Frank, the incoming chairman of the House Financial Services Committee, says he will hold hearings in 2007 on how the credit bureaus can improve their reporting and error-correcting procedures.

ConsumerAffairs.com receives a constant stream of complaints from irate customers regarding credit bureaus' inability -- or unwillingness -- to protect the personal information of the very people they claim to assist.

"It took me over three months of letters, emails and calls to no avail," said Georgia of Lodi NJ in a recent complaint to ConsumerAffairs.com. "The workers at Experian read from script and do NOTHING to help one out.

"They've listed accounts that have been closed since 1998 and have inaccurate addresses on my credit report. My credit is as pristine as possible and would like to keep it that way, but cannot trust Experian," she said.

Rep. Frank's pledge followed a Boston Globe article spotlighting the difficulties consumers have in trying to correct mistakes in their credit reports.

"We will have some hearings about how to fix this," Frank told the Globe. He said that laws mandating free credit reports for all Americans were not enough, especially if the procedures to correct errors were difficult and time-consuming.

Frank and his Senate counterpart, Christopher Dodd (D-Conn.), incoming chairman of the Senate Banking Committee, have already promised to target the mortgage industry and pass new protections against predatory lending.

Profiting From Fear

Errors in credit reporting can cost consumers jobs and loans, as well as leading to identity theft and fraud. Each of the three credit bureaus -- Experian, Equifax, and Trans Union -- has a laborious process for correcting errors that requires sending extensive documentation to prove the information is inaccurate or out of date.

The credit agencies generally blame the lenders for reporting inaccurate data, and for only reporting negative information, such as delinquencies, bankruptcies, or liens.

But the sale of credit reports continues to be a billion-dollar business for the credit bureaus, which collect buy information from lenders and sell it cheaply to lenders and other business clients while charging consumers three or four times as much to view their own information.

Consumers can spend years and thousands of dollars trying to clean up innaccurate credit reports, even those that are mixed up with others' information, being denied jobs, loans, and places to live all the while.

Worse yet, the "fraud monitoring" services credit agencies offer to protect against identity theft often don't work. They don't detect Social Security number theft, for example, which leads only to a new file being opened under the new account holder's name.

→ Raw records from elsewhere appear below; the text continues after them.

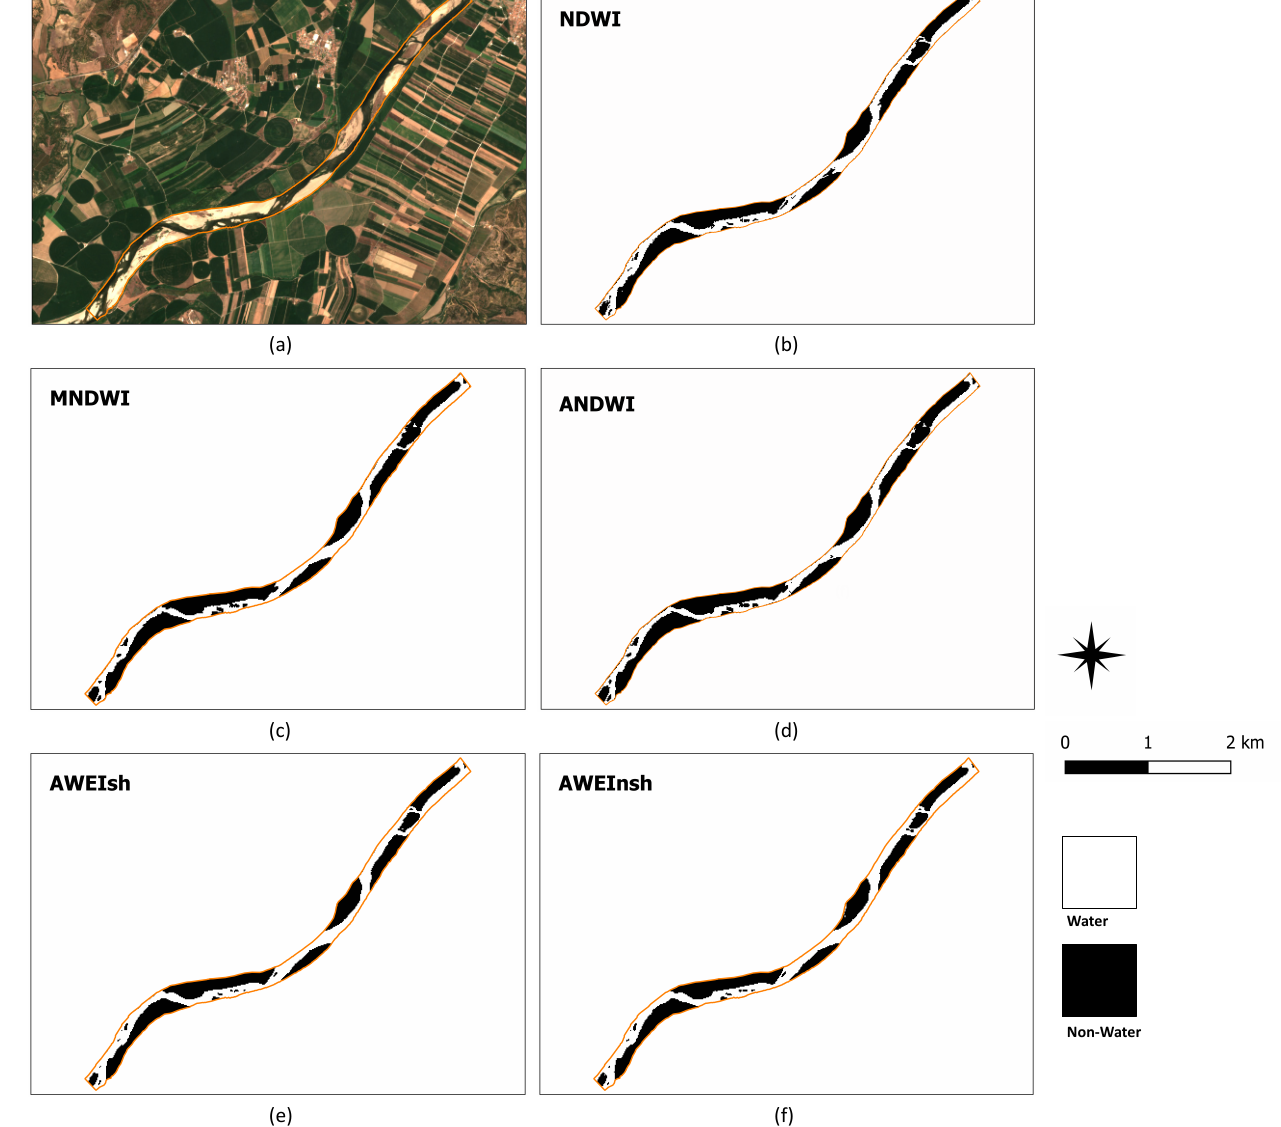
Figure 9. ( a ) View of the selected segment of the Lower Tagus River (Portugal) and adjacent areas. ( b – f ) Water and sandbar (non-water) mapping of the river segment based on the classification of water indices calculated using Sentinel 2 data (8 July 2022). The class separation threshold was estimated by manual decision. Data resolution is 20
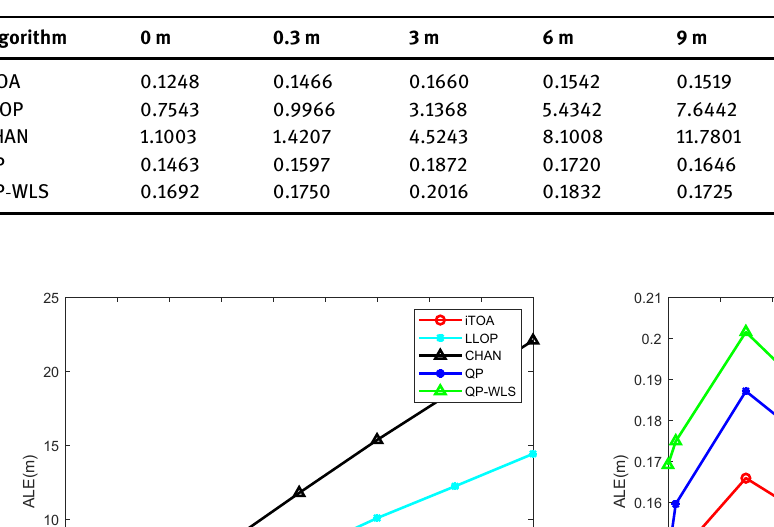
Table 2: ALE of each algorithm under di ff erent time synchronization error values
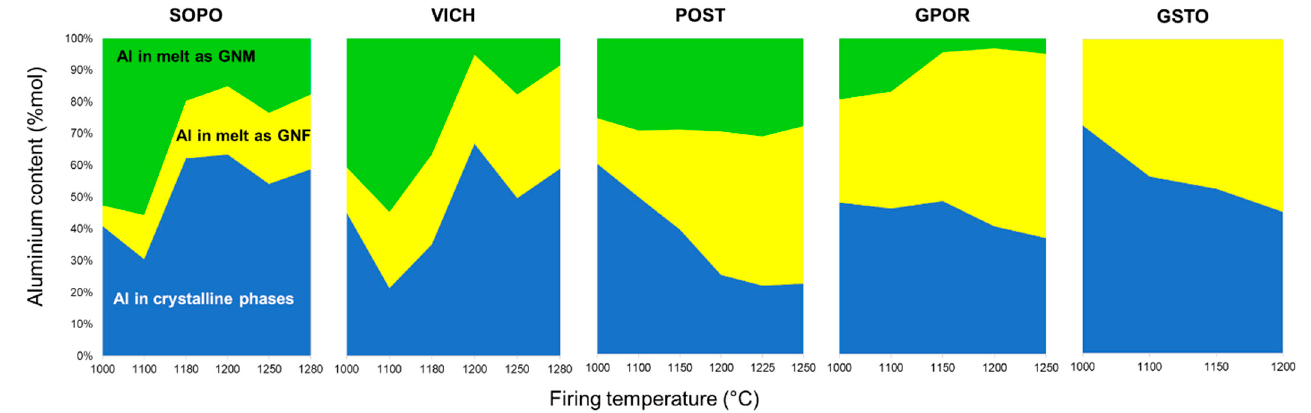
Figure 12. Speciation of Al in the bodies as a function of firing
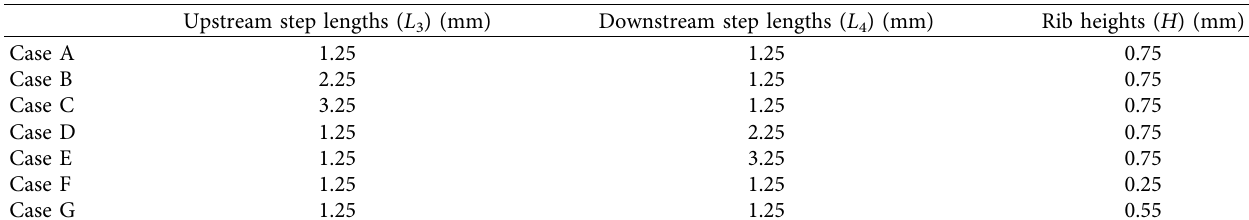
Table 1: The improved microcombustion chamber with various step lengths and rib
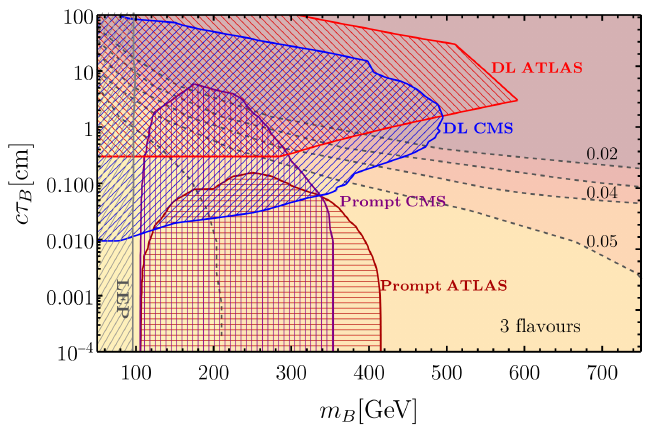
Figure 3 . Collider constraints on the parameter space of interest for the 3-flavour case ( y e = y µ = y τ = y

The three major credit bureaus -- Equifax, Experian, and Trans Union -- all offer comprehensive, and expensive, "identity protection" packages, which claim to insure the user from damages incurred by misuse of their personal data and issue notifications of fraud to creditors and other agencies who view consumers' credit on a regular basis.

Yet many Americans find themselves threatened with collection or unable to obtain credit due to a credit bureau's mistakes. The major CRA's consistently fail to report accurate information, change credit ratings based on erroneous data, and often "mix up" customers' information, resulting in innocent consumers being harrassed or penalized for actions they did not commit.

Moreover, as Consumers Union pointed out in 2005, "When a company improperly breaches a consumer's sensitive information, the onus is on that consumer -- the victim -- to fix the problem." Customers have to contact the credit bureau and attempt to prove that they were not responsible for the actions committed using their identity, a process made more difficult by the lack of direct contact options most credit bureaus provide.

A recent New York Times article detailed the failings of credit monitoring services, including the admission by credit agency spokespersons that they fail to detect SSN-based fraud, even as credit monitoring rakes in $900 million a year for the agencies that offer it.